**Task to carry out**.
Copy out the entries that follow exactly, leaving out the pictures.

[Detected change data]
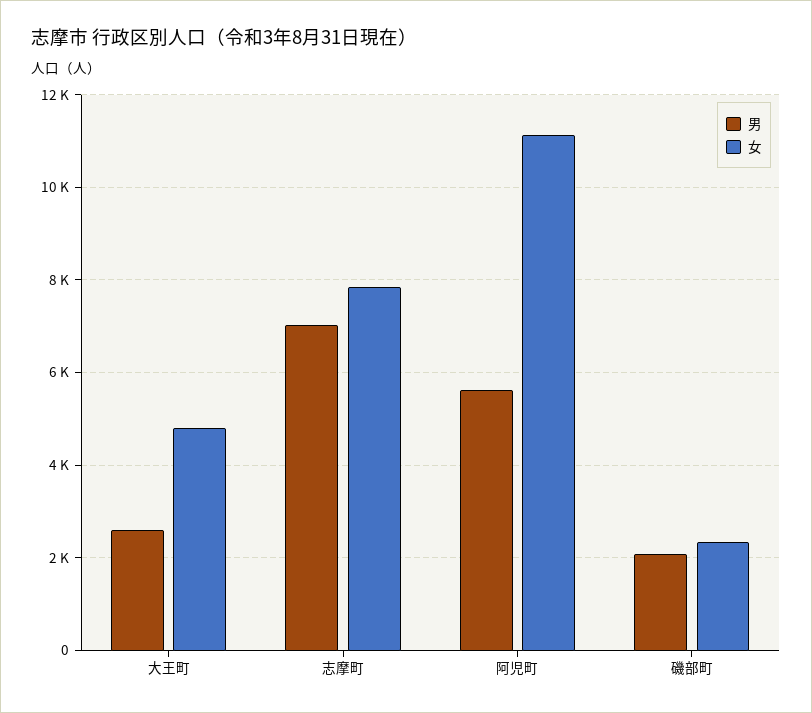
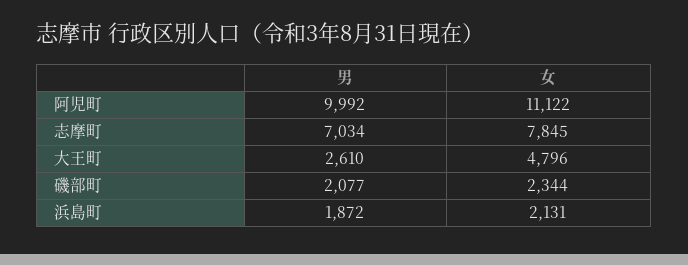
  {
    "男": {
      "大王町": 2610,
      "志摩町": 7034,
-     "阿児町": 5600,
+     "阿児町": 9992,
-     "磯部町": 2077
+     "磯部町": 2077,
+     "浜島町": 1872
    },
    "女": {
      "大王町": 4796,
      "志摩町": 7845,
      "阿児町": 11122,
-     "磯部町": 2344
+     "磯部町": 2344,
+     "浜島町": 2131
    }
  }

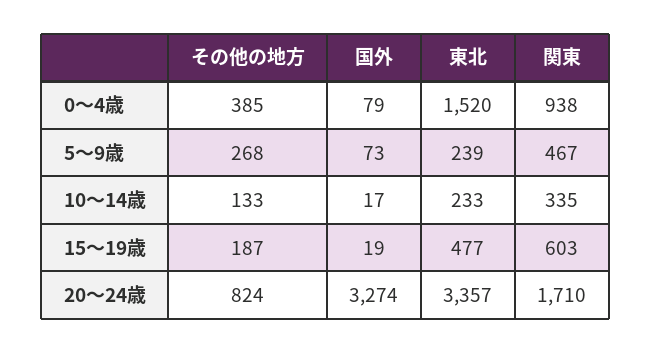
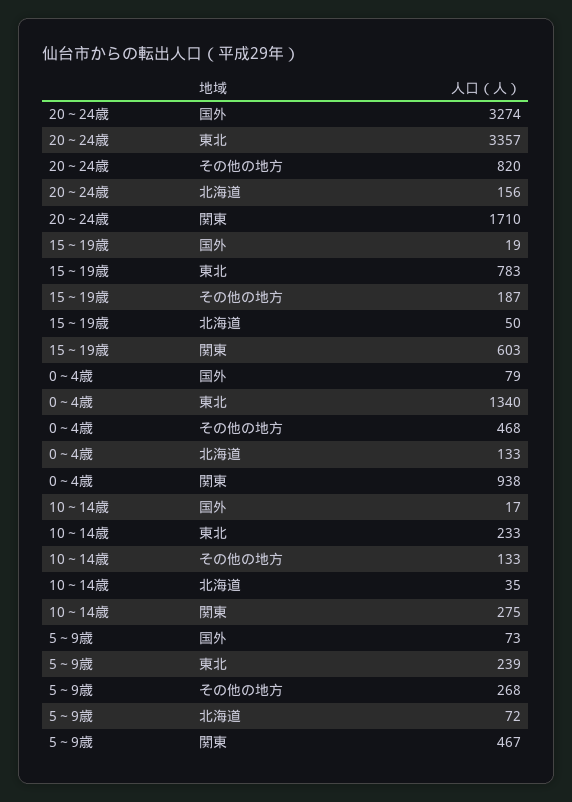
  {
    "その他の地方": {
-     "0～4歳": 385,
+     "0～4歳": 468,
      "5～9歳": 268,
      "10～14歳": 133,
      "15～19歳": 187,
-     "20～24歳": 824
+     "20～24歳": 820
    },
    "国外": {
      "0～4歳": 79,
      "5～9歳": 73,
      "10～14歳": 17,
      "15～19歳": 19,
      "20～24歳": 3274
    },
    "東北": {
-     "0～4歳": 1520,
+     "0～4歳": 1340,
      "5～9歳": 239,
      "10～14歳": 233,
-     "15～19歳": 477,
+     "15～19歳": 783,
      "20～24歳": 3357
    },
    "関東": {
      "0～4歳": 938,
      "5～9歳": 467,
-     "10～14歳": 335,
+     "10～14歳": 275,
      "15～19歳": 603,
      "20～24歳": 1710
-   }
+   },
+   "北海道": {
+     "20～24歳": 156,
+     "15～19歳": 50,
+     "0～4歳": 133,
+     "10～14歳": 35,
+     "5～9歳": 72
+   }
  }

**Exercise output**.
  {
    "男": {
      "大王町": 2610,
      "志摩町": 7034,
-     "阿児町": 5600,
+     "阿児町": 9992,
-     "磯部町": 2077
+     "磯部町": 2077,
+     "浜島町": 1872
    },
    "女": {
      "大王町": 4796,
      "志摩町": 7845,
      "阿児町": 11122,
-     "磯部町": 2344
+     "磯部町": 2344,
+     "浜島町": 2131
    }
  }

  {
    "その他の地方": {
-     "0～4歳": 385,
+     "0～4歳": 468,
      "5～9歳": 268,
      "10～14歳": 133,
      "15～19歳": 187,
-     "20～24歳": 824
+     "20～24歳": 820
    },
    "国外": {
      "0～4歳": 79,
      "5～9歳": 73,
      "10～14歳": 17,
      "15～19歳": 19,
      "20～24歳": 3274
    },
    "東北": {
-     "0～4歳": 1520,
+     "0～4歳": 1340,
      "5～9歳": 239,
      "10～14歳": 233,
-     "15～19歳": 477,
+     "15～19歳": 783,
      "20～24歳": 3357
    },
    "関東": {
      "0～4歳": 938,
      "5～9歳": 467,
-     "10～14歳": 335,
+     "10～14歳": 275,
      "15～19歳": 603,
      "20～24歳": 1710
-   }
+   },
+   "北海道": {
+     "20～24歳": 156,
+     "15～19歳": 50,
+     "0～4歳": 133,
+     "10～14歳": 35,
+     "5～9歳": 72
+   }
  }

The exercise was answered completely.